Friday, February 15, 2008

Cutting vs Seed-grown Adenium

I do not agree with a universal statement that cutting and seed-grown adeniums are dramatically different. It depends on the species and the growing conditions. I label all of my plants because I usually cannot distinguish among them after several years. (And perfect grafts are also undetectable in time.) I have attached images of several of my plants below. See if you can tell which are seedlings and which are cuttings BEFORE you look at the answers at the bottom of the page.

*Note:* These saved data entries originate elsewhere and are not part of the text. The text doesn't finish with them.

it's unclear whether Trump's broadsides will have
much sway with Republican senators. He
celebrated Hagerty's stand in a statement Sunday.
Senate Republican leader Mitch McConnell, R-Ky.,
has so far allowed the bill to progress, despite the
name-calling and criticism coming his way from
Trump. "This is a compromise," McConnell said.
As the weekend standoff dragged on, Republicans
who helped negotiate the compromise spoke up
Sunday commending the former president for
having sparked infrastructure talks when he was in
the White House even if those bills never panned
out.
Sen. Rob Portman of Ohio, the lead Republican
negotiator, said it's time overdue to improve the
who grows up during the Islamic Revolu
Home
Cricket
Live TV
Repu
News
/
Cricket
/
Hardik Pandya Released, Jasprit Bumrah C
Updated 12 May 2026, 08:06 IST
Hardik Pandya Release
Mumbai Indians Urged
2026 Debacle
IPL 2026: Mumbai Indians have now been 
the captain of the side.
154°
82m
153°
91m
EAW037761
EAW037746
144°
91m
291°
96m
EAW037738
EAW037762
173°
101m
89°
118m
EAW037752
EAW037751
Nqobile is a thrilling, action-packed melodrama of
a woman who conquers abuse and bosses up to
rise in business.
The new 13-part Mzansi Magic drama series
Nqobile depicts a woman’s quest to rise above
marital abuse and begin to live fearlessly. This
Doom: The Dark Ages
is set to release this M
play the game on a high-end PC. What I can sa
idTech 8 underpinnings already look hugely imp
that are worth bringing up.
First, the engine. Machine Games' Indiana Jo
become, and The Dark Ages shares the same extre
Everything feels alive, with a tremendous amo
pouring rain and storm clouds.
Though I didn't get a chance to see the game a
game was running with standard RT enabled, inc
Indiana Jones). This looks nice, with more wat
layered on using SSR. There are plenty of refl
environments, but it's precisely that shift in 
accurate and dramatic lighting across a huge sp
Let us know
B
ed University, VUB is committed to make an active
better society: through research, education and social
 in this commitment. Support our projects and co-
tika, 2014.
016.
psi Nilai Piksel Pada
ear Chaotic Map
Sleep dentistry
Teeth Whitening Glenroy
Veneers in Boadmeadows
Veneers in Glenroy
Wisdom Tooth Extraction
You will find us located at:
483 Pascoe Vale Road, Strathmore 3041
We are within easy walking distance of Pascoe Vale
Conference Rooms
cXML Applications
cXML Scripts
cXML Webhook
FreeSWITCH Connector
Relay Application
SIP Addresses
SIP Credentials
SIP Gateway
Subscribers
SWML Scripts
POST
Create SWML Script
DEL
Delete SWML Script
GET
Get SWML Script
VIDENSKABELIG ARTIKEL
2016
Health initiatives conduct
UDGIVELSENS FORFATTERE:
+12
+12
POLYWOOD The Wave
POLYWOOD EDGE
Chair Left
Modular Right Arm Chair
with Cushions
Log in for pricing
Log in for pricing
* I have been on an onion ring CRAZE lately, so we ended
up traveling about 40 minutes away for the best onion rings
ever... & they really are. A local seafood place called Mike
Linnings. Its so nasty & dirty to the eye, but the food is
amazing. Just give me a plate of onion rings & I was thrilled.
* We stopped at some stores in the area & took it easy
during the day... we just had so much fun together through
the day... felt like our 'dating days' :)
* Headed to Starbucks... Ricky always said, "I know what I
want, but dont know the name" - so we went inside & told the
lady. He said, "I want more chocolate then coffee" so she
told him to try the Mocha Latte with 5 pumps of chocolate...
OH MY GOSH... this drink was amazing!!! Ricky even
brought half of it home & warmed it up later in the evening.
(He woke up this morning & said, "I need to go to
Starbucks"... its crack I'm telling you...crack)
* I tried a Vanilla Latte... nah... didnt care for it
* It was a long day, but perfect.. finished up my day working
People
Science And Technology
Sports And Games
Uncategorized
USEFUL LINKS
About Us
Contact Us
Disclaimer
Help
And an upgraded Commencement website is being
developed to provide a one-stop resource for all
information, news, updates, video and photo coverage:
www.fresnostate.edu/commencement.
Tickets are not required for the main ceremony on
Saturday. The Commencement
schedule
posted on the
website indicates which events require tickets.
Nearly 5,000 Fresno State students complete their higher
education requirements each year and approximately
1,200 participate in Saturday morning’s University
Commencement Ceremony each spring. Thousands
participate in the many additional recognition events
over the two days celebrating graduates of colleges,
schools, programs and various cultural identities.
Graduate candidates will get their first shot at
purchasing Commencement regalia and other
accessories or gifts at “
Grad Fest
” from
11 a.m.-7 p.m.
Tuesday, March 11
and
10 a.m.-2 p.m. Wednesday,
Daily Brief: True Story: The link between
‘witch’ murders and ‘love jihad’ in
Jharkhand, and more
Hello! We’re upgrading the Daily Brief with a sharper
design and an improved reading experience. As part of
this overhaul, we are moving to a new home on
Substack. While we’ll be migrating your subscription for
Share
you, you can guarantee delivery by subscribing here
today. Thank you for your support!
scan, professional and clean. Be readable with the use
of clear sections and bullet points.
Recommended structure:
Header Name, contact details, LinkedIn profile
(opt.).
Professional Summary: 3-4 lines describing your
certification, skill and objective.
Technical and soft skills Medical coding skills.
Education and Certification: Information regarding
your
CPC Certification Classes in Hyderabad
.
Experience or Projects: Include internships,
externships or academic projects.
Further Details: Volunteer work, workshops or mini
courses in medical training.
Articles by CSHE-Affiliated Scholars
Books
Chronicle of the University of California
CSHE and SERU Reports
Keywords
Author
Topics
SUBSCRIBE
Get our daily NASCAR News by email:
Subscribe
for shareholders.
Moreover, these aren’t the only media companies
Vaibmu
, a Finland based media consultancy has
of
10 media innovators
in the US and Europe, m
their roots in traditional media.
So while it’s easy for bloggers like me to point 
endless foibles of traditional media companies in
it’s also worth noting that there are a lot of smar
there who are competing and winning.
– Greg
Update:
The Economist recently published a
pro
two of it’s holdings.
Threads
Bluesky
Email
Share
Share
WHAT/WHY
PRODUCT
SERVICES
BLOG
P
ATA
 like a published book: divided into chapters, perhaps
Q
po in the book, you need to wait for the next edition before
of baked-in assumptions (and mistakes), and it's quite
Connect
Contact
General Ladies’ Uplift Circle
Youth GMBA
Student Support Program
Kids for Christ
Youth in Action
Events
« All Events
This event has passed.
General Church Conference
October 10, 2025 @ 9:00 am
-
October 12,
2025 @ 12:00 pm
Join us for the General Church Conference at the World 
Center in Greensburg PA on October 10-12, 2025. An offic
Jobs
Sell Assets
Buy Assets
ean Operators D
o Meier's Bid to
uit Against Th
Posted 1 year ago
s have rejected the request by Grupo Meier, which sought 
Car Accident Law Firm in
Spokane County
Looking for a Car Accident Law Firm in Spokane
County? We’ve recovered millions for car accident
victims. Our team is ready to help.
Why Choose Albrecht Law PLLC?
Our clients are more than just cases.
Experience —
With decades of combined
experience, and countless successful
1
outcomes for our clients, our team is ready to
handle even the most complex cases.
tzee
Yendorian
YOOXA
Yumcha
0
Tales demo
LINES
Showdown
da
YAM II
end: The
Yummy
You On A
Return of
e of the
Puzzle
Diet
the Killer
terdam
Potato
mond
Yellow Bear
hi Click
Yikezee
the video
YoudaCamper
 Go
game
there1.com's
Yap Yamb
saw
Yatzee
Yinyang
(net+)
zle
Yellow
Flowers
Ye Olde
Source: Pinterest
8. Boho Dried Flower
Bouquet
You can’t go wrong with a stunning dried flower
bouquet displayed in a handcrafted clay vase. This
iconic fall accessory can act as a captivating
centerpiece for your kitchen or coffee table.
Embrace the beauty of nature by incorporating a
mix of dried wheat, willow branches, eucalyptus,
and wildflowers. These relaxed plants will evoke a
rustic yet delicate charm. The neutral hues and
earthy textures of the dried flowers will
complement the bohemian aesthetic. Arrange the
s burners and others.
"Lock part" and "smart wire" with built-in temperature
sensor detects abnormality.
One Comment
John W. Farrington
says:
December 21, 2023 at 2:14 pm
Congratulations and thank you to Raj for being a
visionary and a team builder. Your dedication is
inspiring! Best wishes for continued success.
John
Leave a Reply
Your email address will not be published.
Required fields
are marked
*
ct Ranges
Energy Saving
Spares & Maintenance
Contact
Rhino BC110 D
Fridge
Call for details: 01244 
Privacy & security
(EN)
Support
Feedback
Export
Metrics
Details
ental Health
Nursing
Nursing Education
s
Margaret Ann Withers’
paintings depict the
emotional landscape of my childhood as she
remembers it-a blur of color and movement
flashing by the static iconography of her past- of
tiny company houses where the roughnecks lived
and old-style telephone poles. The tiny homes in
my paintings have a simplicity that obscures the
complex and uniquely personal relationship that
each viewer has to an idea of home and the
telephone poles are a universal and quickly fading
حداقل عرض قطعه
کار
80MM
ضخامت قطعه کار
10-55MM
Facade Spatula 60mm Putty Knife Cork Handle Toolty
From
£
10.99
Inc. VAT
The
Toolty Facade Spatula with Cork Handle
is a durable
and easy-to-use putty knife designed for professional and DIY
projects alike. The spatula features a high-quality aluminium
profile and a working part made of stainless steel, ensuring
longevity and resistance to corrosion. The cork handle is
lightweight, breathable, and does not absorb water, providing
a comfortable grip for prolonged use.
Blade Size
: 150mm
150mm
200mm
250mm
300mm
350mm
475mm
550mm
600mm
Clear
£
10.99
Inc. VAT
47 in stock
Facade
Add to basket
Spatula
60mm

The easiest species in which to distinguish cuttings from seedlings are the ones with the most dramatic caudexes - Adenium arabicum and socotranum. But there are exceptions among these too. I have some cuttings of arabicum that, at 4 years of age, are developing beautiful tall-conical caudexes. (I wanted to propagate it because the clone is everblooming. ) The parent has a squat caudex. I suspect that I will not be able to tell that they are cuttings in a few more years. I have a 7 year old cutting of socotranum that is now indistinguishable from the parent plant when it was the same age (the parent was a rather skinny specimen though). Adenium somalense grows very fast, and cuttings from my plants look just like their parents in about 5 years, only smaller of course.

The bottom line:
1. Cuttings of adeniums will often grow true to the parental form, but they usually take a few years longer than seedlings to develop a respectable caudex. In some cases cuttings develop a mass of thick roots instead of a proper caudex and thus remain more or less distinguishable (but some seedlings do the same thing). In other cases the caudex will be of a different shape than the parent's.
2. The main reason for growing from cuttings (aside from the aesthetic bias against grafts that some people have) is that it is much less labor intensive than grafting. However, some clones are very difficult to root.